The ebbing of historic inter-group tensions in Hazleton makes the city representative of a national trend. A century ago, public immigration debate centered on determining if Greeks and Poles could fit into U.S. society, said Randy Capps, senior research associate at the Center on Labor, Human Services and Population at the Urban Institute, a non-partisan research organization. Historic immigration debates have subsided nationwide only to be replaced by new ones.

“Now we’re debating whether or not immigrants from Mexico and Latin America are going to fit in,” Capps said. Attitudes of those participating in current debates are shaped by a different set of experiences than their early 20th century predecessors. Although the U.S. has historically been a nation of immigrants, many politicians now in office came of age during a 40-year period of relatively low immigration, Capps said. Immigration slowed between the 1920s and the 1960s due in part to ceilings on the number of people who could enter the U.S. from each country. The Great Depression also made the U.S. less attractive to immigrants seeking to escape poverty in their native lands. “We went through a period when we weren’t country of immigration, so it seems new and out of control,” Capps said.

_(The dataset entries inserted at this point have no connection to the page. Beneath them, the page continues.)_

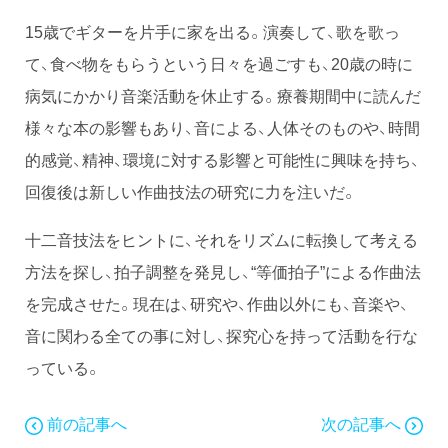
15歳でギターを片手に家を出る。演奏して、歌を歌っ
て、食べ物をもらうという日々を過ごすも、20歳の時に
病気にかかり音楽活動を休止する。療養期間中に読んだ
様々な本の影響もあり、音による、人体そのものや、時間
的感覚、精神、環境に対する影響と可能性に興味を持ち、
回復後は新しい作曲技法の研究に力を注いだ。
十二音技法をヒントに、それをリズムに転換して考える
方法を探し、拍子調整を発見し、“等価拍子”による作曲法
を完成させた。現在は、研究や、作曲以外にも、音楽や、
音に関わる全ての事に対し、探究心を持って活動を行な
っている。
前の記事へ
次の記事へ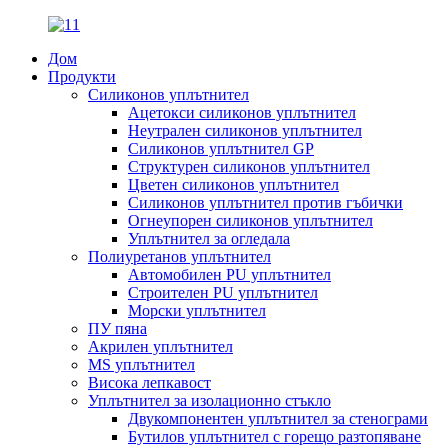
Дом
Продукти
Силиконов уплътнител
Ацетокси силиконов уплътнител
Неутрален силиконов уплътнител
Силиконов уплътнител GP
Структурен силиконов уплътнител
Цветен силиконов уплътнител
Силиконов уплътнител против гъбички
Огнеупорен силиконов уплътнител
Уплътнител за огледала
Полиуретанов уплътнител
Автомобилен PU уплътнител
Строителен PU уплътнител
Морски уплътнител
ПУ пяна
Акрилен уплътнител
MS уплътнител
Висока лепкавост
Уплътнител за изолационно стъкло
Двукомпонентен уплътнител за стенограми
Бутилов уплътнител с горещо разтопяване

The terrorist attacks of September 11, 2001 have also changed attitudes toward immigration. The hijackers who crashed airliners into the Pentagon, the World Trade Center and the Pennsylvania countryside were legal immigrants, but their actions have shaped attitudes toward those who enter the country with or without documents. Some U.S. citizens believe that cracking down on illegal immigration ensures national security.

“People feel they are acting against terrorism,” said Myriam Torres, director of the Arnold School of Public Health Consortium for Latino Immigration Studies at the University of South Carolina. Latino immigrants who enter the country intending to do harm are rare, Torres said. “The majority of immigrants from Latin America, they are not coming to commit crimes, they are coming to work,” Torres said. Immigrants who do not have enough money to qualify for visas often enter the country illegally to assist their families by taking jobs rejected by U.S. citizens, Torres said.

“They will do anything they are asked to do, because they know whatever they are earning here, even if it is a low wage, it is much higher than they would be earning at home,” Torres said. Policymakers seeking to control illegal immigration should address the human costs of a global economy in which developing countries fare poorly, Torres said. “I do think that there is a need to work with the countries who are sending people here,” Torres said.